Work to be completed :: When you reach the line containing "настоящего мастера.", start transcribing exactly and continue through the last line of the data, skipping every picture.
BEGIN Entries shown
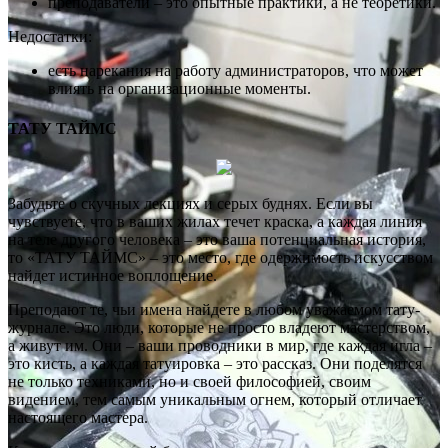
преподаватели – это опытные практики, а не теоретики.
Недостатки:
есть нарекания на работу администраторов, что может
влиять на организационные моменты.
ТАТУ ТАЙМС
Забудьте о скучных лекциях и серых буднях. Если вы
чувствуете, что в ваших жилах течет краска, а каждая линия
на теле другого человека – это ваша потенциальная история,
то «ТАТУ ТАЙМС» – это место, где одержимость искусством
найдет истинное воплощение.
Преподают те, чьи имена найдете в любом уважаемом тату-
журнале. Это люди, которые не просто владеют мастерством,
а живут им. Они – ваши проводники в мир, где каждая игла –
это кисть, а каждая татуировка – это рассказ. Они поделятся
не только техниками, но и своей философией, своим
видением, тем самым уникальным огнем, который отличает
настоящего мастера.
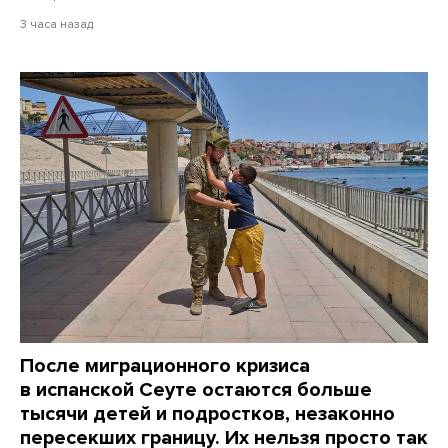
3 часа назад
После миграционного кризиса
в испанской Сеуте остаются больше
тысячи детей и подростков, незаконно
пересекших границу. Их нельзя просто так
END Entries shown
Task result ::
настоящего мастера.
3 часа назад
После миграционного кризиса
в испанской Сеуте остаются больше
тысячи детей и подростков, незаконно
пересекших границу. Их нельзя просто так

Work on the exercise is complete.